═══ Data to examine ═══

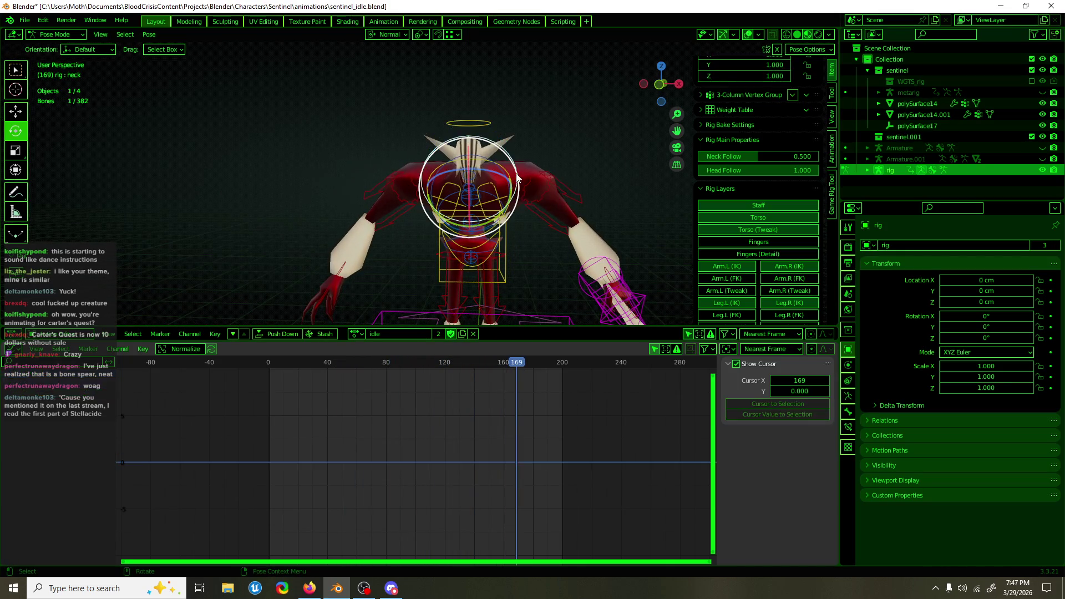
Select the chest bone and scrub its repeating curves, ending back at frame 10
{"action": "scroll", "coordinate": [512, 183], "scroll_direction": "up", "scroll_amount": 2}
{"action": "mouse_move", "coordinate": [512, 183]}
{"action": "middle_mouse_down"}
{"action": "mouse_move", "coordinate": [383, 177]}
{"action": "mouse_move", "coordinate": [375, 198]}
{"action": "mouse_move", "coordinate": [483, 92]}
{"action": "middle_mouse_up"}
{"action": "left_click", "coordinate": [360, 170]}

═══

◆ **Exercise**: Whenever a line holds a picture, print that line without the picture. All other data must be output exactly.

◆ **Exercise response**:
Select the chest bone and scrub its repeating curves, ending back at frame 10
{"action": "scroll", "coordinate": [512, 183], "scroll_direction": "up", "scroll_amount": 2}
{"action": "mouse_move", "coordinate": [512, 183]}
{"action": "middle_mouse_down"}
{"action": "mouse_move", "coordinate": [383, 177]}
{"action": "mouse_move", "coordinate": [375, 198]}
{"action": "mouse_move", "coordinate": [483, 92]}
{"action": "middle_mouse_up"}
{"action": "left_click", "coordinate": [360, 170]}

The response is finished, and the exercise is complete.